- _Consigna_: Reproduce tal cual el pasaje del texto sobre el papa Francisco y la política que va de "Aquellos Papas se" a "cardenal André Vingt-Trois como presidente.", ambos incluidos.

- _Fragmento de origen_:
Aquellos Papas se sintieron, ambos, aún más en el deber de hacer de guía y de “confirmar la fe” de los católicos sobre estos temas cruciales, precisamente porque eran conscientes de la incertidumbre de tantos fieles y de la debilidad de muchas conferencias episcopales nacionales, con las pocas excepciones de la conferencia episcopal italiana, con los cardenales Camillo Ruini yAngelo Bagnasco como presidentes; la americana, con los cardenales Francis George y Timothy Dolan como presidentes y, últimamente, la francesa, con el cardenal André Vingt-Trois como presidente.

El reciente caso francés, con la extraordinaria reacción de intelectuales y del pueblo, católico y no, a la ya legitimada ley sobre el matrimonio homosexual, era el caso sobre el que más se acechaba al Papa Francisco. Pero él no ha dicho ni una sola palabra en apoyo a la acción de la Iglesia de Francia, ni siquiera cuando el 15 de junio recibió en el Vaticano a los parlamentarios del “Grupo de amistad Francia- Santa Sede”.

Se puede prever que Francisco se atendrá también en futuro a esta reserva suya sobre las cuestiones que afectan a la esfera política. Una reserva que amordazará también a la secretaría de Estado. Es una convicción del Papa que dichas intervenciones atañen a los obispos de cada nación. A los italianos se lo dijo con palabras inequívocas: “El diálogo con las instituciones políticas es cosa vuestra”.

Existe un gran riesgo al delegar esto, dado el juicio pesimista que tiene Bergoglio sobre la calidad media de los obispos del mundo, los cuales pueden sentir la tentación, a su vez, de delegar las decisiones sobre los laicos, también ellos de dudosa fiabilidad, renunciando al papel de guía que concierne a quien está investido por el carácter episcopal. Pero es un riesgo al que Francisco no teme hacer frente pues está convencido, y lo ha dicho, de que si el obispo está incierto “el mismo rebaño tiene el olfato para encontrar el camino”.

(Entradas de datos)

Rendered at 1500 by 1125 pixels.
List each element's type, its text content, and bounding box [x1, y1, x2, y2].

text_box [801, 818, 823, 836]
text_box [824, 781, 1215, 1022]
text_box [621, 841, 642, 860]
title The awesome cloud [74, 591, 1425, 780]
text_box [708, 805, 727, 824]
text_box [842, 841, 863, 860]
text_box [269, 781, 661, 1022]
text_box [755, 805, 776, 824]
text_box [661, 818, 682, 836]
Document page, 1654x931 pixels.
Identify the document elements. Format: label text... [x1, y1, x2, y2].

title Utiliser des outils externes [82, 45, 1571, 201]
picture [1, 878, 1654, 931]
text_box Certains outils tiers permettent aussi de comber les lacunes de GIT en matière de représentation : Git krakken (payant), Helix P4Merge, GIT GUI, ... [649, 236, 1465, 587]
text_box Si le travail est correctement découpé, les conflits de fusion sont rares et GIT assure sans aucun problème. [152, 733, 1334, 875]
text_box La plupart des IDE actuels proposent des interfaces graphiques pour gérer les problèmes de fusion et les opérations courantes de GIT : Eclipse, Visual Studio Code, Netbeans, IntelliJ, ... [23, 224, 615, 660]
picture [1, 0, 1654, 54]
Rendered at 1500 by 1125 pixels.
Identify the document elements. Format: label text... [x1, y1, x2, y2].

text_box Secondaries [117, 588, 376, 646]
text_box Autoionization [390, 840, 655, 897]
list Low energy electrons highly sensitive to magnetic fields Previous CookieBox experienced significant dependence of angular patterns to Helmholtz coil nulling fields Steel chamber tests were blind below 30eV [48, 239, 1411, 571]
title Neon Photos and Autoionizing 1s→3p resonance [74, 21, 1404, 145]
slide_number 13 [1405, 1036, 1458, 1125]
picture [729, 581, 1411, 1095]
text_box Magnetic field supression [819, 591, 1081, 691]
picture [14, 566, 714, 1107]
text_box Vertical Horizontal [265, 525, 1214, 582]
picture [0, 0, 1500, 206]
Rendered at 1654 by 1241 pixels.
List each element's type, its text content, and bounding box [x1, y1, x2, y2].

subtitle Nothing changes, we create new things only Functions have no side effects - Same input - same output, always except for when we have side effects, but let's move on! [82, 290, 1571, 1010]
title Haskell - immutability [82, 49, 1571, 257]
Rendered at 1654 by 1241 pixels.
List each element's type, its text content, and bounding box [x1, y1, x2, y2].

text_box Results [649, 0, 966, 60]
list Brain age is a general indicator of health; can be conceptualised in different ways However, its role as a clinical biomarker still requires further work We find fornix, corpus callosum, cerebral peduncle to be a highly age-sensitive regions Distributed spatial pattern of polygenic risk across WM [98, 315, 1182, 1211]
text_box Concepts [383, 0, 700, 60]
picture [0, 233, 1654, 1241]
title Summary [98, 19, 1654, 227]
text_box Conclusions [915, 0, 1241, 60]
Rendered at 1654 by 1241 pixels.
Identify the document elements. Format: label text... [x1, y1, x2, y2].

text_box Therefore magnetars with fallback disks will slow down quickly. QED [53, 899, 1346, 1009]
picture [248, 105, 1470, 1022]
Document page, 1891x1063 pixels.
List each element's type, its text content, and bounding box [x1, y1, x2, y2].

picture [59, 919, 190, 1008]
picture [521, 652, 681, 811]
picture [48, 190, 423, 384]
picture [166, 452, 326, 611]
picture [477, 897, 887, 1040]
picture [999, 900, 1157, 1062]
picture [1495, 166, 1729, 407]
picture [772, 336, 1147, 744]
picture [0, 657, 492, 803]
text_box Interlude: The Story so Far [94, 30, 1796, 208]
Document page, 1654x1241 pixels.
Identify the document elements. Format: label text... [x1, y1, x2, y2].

- _Tarea resuelta_:
Aquellos Papas se sintieron, ambos, aún más en el deber de hacer de guía y de “confirmar la fe” de los católicos sobre estos temas cruciales, precisamente porque eran conscientes de la incertidumbre de tantos fieles y de la debilidad de muchas conferencias episcopales nacionales, con las pocas excepciones de la conferencia episcopal italiana, con los cardenales Camillo Ruini yAngelo Bagnasco como presidentes; la americana, con los cardenales Francis George y Timothy Dolan como presidentes y, últimamente, la francesa, con el cardenal André Vingt-Trois como presidente.